In Southern California water is controlled primarily by politics, instead of being treated as a fungible commodity. The whole southern California water agencies system is the product of sprawl growth politics. If one water agency wouldn't provide developers enough water for their proposed new rural housing developments, they simply funded the organization and chartering of a new, more compliant one, the same as they did with cities. Today, water is sold like a commodity to residential customers, but provided artificially cheaply to governmental, commercial, industrial and agricultural customer more like a right.
Water, like food, is something essential. That is precisely why it must be a commodity, so that the market can allocate it sensibly, protect its quality, and provide the widest possible access to the resource.
Some hand-wringers use the importance of water as justification for insisting it be a public resource, with little or no private right associated with its use and distribution. One need only look at the hideous and tragic record of collective food production schemes to see the folly of this viewpoint.
What confuses and upsets me the most is when activists insist that access to water is a right; that commodity water and private corporations delivering this water is bad; but we are abusing water, and ruining the environment by using too much of it in unsustainable ways.
Yet the price mechanism is clearly the most well known and effective way to regulate the amount of supply and demand for a good or service.
Because of the current financial crisis, there's lots of yelling about "blind faith in the market system". But when it comes to water, there's a lot of blind faith in government, and blind prejudice against the market.
As evidenced by Dr. Shiva, who inexplicable won the Economist debate on pricing water.

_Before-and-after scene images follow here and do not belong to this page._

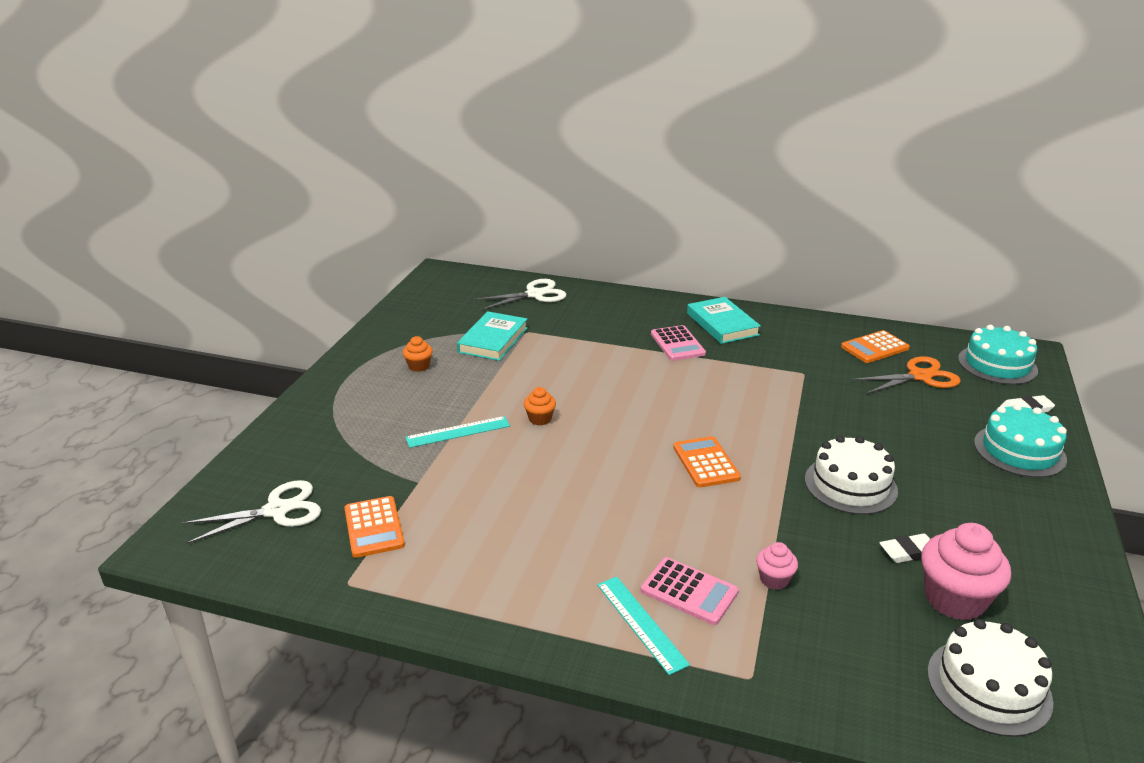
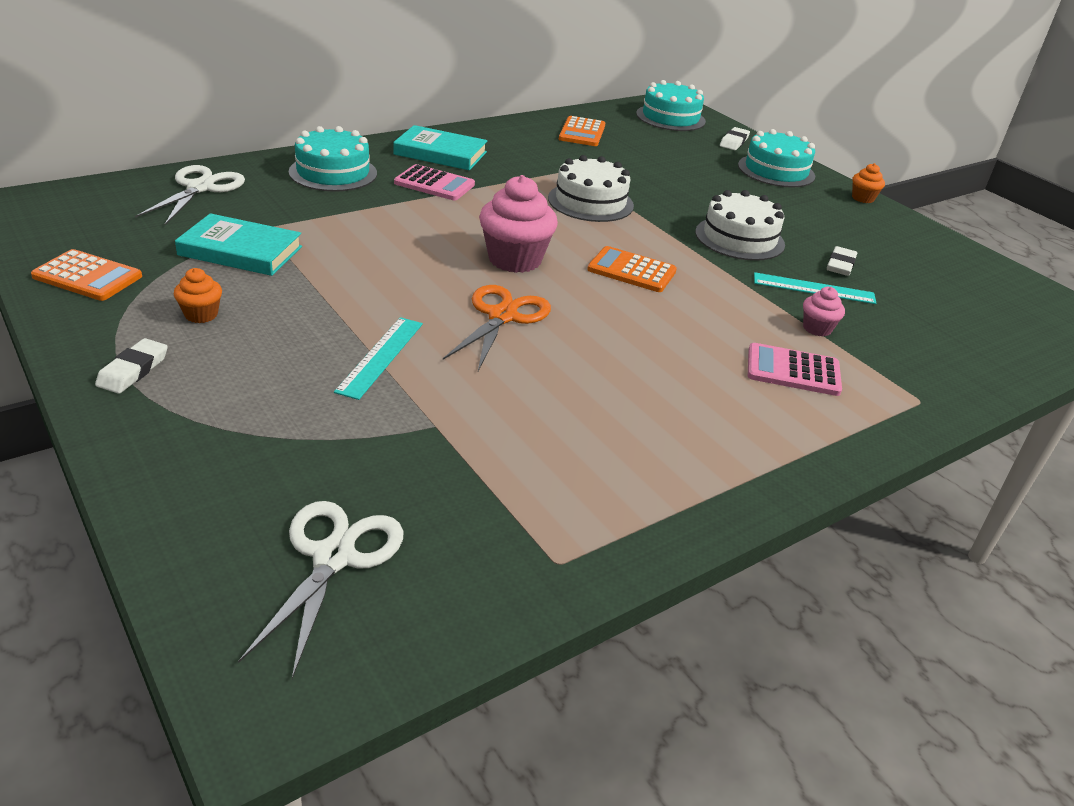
camera: 55 degrees left, 5 degrees up
orange calculator [344,496,405,558] -> orange calculator moved to [31,249,142,301]
turquoise book [457,311,528,361] -> turquoise book turned 45 degrees counterclockwise [175,213,302,276]
orange cupcake [524,387,556,425] -> orange cupcake moved to [852,163,885,203]
turquoise ruler [597,577,690,675] -> turquoise ruler moved to [754,272,876,304]
pink calculator [641,557,739,625] -> pink calculator turned 150 degrees counterclockwise [748,343,842,396]
orange scissors [852,356,961,394] -> orange scissors moved to [443,285,551,371]
pink cupcake [922,523,1011,621] -> pink cupcake moved to [479,175,558,273]
white cake [927,619,1053,737] -> white cake moved to [548,155,634,222]
none -> white eraser [95,338,168,394]
none -> turquoise cake [289,126,377,192]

http://www.economist.com/debate/overview/133
As far as the actual provisioning of water goes, either public or private agencies can be the right answer. For instance, in impoverished countries, the tax base may be so weak (and corruption so strong) that it would be impossible to raise the substantial capital needed for good water systems to be built, without private investors coming in. In this country, water districts are quasi-governmental bodies anyway, as they have the power to condemn property, levy fees that have the same legal priority as taxes, and themselves do not pay tax. Mutual water companies work fine in some parts of the country, as well. Yes, "it depends".
It occurs to me that governance in India is really terrible. Between corruption and incompetence, what regulations do exist are rarely enforced. Perhaps Dr. Shiva and her ilk are right to oppose water markets in these conditions.
If water is traded without strong markets, and clearly defined and enforced regulations, then excesses, scandal, and misallocation of resources are sure to follow. To encourage water markets in these conditions, wherever they exist (even in the US, from poorly constructed markets), is counterproductive to the goal of pricing and allocating water efficiently, while protecting the poor, etc, etc.
Since reducing corruption and improving governance is such a long and haphazard progress, it seems like we have to find other ways to replace or augment government's role. Perhaps NGOs and public transparency (such as publishing data on the internet) can play a part and even be written into contracts and laws that setup new markets in such risky conditions.